Model building is bottlenecked by token manufacturing efficiency more than raw quantity. Success depends on knowing how to produce better tokens without wasting compute.
Source note: Joel Niklaus, Atsuki Yamaguchi, Michal Stefanik, Guilherme Penedo, Hynek Kydlicek, Elie Bakouch, Lewis Tunstall, Edward Emanuel Beeching, Thibaud Frere, Colin Raffel, Leandro von Werra, and Thomas Wolf. “How Can We Synthesize High-Quality Pretraining Data? A Systematic Study of Prompt Design, Generator Model, and Source Data.” arXiv:2604.13977, 2026-04-15. https://arxiv.org/abs/2604.13977
Companion source: Joel Niklaus, “The Synthetic Data Playbook: Generating Trillions of the Finest Tokens,” University of Zurich guest lecture deck, 2026. https://docs.google.com/presentation/d/1lY40grdoBdD3VsuaxmwVAx3x-X8hxZkU8ZXsvLVAmyw/mobilepresent?slide=id.g3e2ed693d5a_2_109
Why This Paper Matters
Synthetic data is no longer a side trick. It is a core part of how language models are built.
Frontier labs and open model teams use synthetic tokens for pretraining, mid-training, and post-training. But the recipes are usually hidden. A model release might mention synthetic data without answering the operational questions: which source data, which prompts, which generator, how much raw web data was mixed back in, how the pipeline avoided template collapse, and how the team verified that the data was actually better.
This paper and the companion deck turn alchemy into engineering. The authors didn’t simply release a dataset; they ran a systematic study across prompt design, generator models, source data, and mixtures to build FinePhrase, an open 486-billion-token synthetic pretraining dataset.
The punchline: bigger generator models aren’t the answer. The strongest gains come from the shape of the transformation, the quality of the mixed-in raw data, the diversity of outputs, and the infrastructure to run enough experiments to find a real recipe.
The Idea in Plain English
The core idea is rephrasing the web.
Take a web document and run it through a language model. Tell the model to preserve the information while changing the format. The design space is massive: the same document can become a table, a tutorial, a math word problem, an FAQ, a summary, a dialogue, or a list of facts.
Those formats are not cosmetic. They change what the next model learns from the text.
A flat web page may contain useful information, but the signal is often buried in prose, navigation junk, and repetition. A table makes relationships explicit. An FAQ surfaces implicit questions. A math prompt turns quantitative facts into worked reasoning. A tutorial exposes procedural steps.
The paper’s claim: synthetic pretraining data works best when it restructures information into forms that teach. Simple paraphrase is weak. Transformation into pedagogical structures is the real primitive.
What the Researchers Tested
The authors test three axes.
First, prompt design. They compare existing synthetic-data prompts with four structured formats: math, FAQ, table, and tutorial.
Second, generator choice. They test models from 135 million to 27 billion parameters, including families like Gemma, Llama, Qwen, Granite, Falcon, and SmolLM2.

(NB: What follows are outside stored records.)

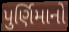
પુર્ણિમાનોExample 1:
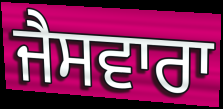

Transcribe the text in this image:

ਜੈਸਵਾਰਾ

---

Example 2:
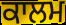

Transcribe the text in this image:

ਕਾਲਮ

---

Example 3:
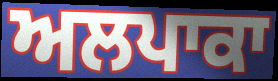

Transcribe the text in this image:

ਅਲਪਾਕਾ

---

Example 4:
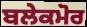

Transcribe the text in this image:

ਬਲੇਕਮੋਰ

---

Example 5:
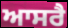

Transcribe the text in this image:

ਆਸਰੈ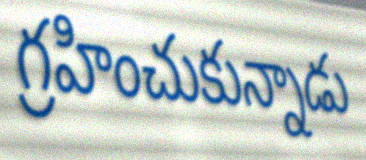
గ్రహించుకున్నాడు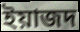
ইয়াজদ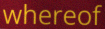
whereof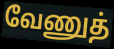
வேணுத்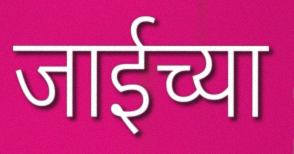
जाईच्या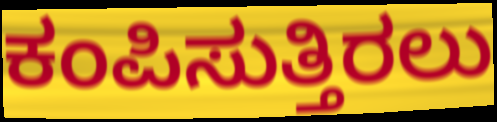
ಕಂಪಿಸುತ್ತಿರಲು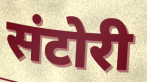
संटोरीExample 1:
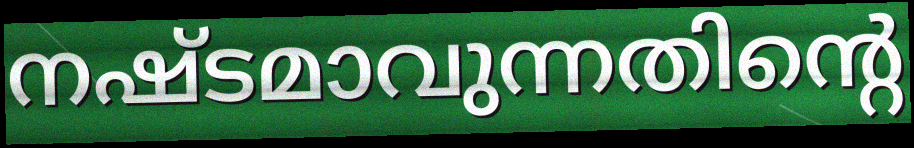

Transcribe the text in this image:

നഷ്ടമാവുന്നതിന്റെ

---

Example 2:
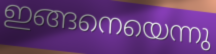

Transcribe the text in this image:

ഇങ്ങനെയെന്നു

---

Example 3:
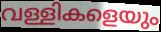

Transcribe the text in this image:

വള്ളികളെയും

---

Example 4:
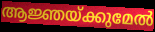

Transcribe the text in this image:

ആജ്ഞയ്ക്കുമേൽ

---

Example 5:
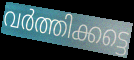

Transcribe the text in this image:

വർത്തിക്കട്ടെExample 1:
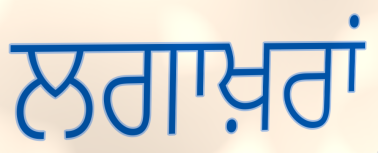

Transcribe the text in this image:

ਲਗਾਖ਼ਰਾਂ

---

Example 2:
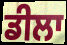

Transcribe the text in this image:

ਡੀਲਾ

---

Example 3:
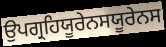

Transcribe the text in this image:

ਉਪਗ੍ਰਹਿਯੂਰੇਨਸਯੂਰੇਨਸ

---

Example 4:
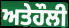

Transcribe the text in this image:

ਅਤੇਹੌਲੀ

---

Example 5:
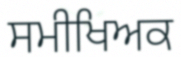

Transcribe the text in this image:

ਸਮੀਖਿਅਕ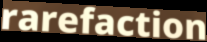
rarefactionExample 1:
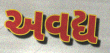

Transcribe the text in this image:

અવદ્ય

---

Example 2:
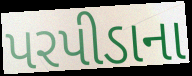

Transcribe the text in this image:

પરપીડાના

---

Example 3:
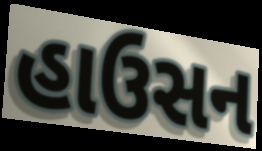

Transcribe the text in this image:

હાઉસન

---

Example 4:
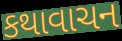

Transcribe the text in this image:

કથાવાચન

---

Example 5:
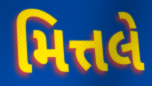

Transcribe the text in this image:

મિત્તલે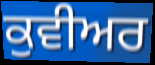
ਕੁਵੀਅਰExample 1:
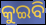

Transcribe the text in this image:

କୁଇବି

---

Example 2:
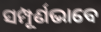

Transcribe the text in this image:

ସମ୍ପୂର୍ଣଭାବେ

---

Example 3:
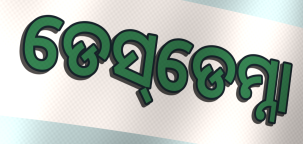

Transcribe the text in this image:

ଡେସ୍‌ଡେମ୍ନା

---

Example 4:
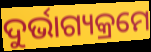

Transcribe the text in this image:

ଦୁର୍ଭାଗ୍ୟକ୍ରମେ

Third, data composition. They test which source corpora to rephrase and which raw web corpus to mix back into training. This is important because the system trains on a mixture of synthetic and original web tokens.
The experiments were conducted at significant scale. Each configuration rephrases roughly 10 billion tokens, then trains a small language model on 21 billion tokens. Evaluation covers 12 benchmarks across reasoning, general knowledge, math, and table understanding.
The broader study generated over 1 trillion tokens for ablations, requiring more than 100,000 H100 hours. The final FinePhrase dataset contains 486 billion completion tokens across 1.35 billion samples.
What They Found
Prompt Design Was the Biggest Lever
Structured formats beat the raw DCLM baseline. The key isn’t that “synthetic data” wins as a broad category, but which synthetic data wins. The strongest formats restructure information into teachable forms: tables, math, FAQs, and tutorials.
For builders, this means that if a prompt merely asks for a cleaner version of a document, the pipeline wastes compute on nicer prose without improving the training signal. The better recipe forces the generator to expose latent structure.
Small Generator Models Were Often Enough
Generator scale saturates early. For structured prompts, 1B-class models work well. 4B models help with complexity. Jumping to 12B or 27B is usually a bad trade when considering cost.
Synthetic data pipelines become uneconomical if every token requires a large model. FinePhrase suggests using a small model that is good at the specific transformation, then spending the saved compute on better prompts, more experiments, and higher throughput.
SmolLM2 Was Better Than Cleaner-Looking Alternatives
SmolLM2 1.7B performed strongly, likely because its instruction tuning includes rewrite-heavy data.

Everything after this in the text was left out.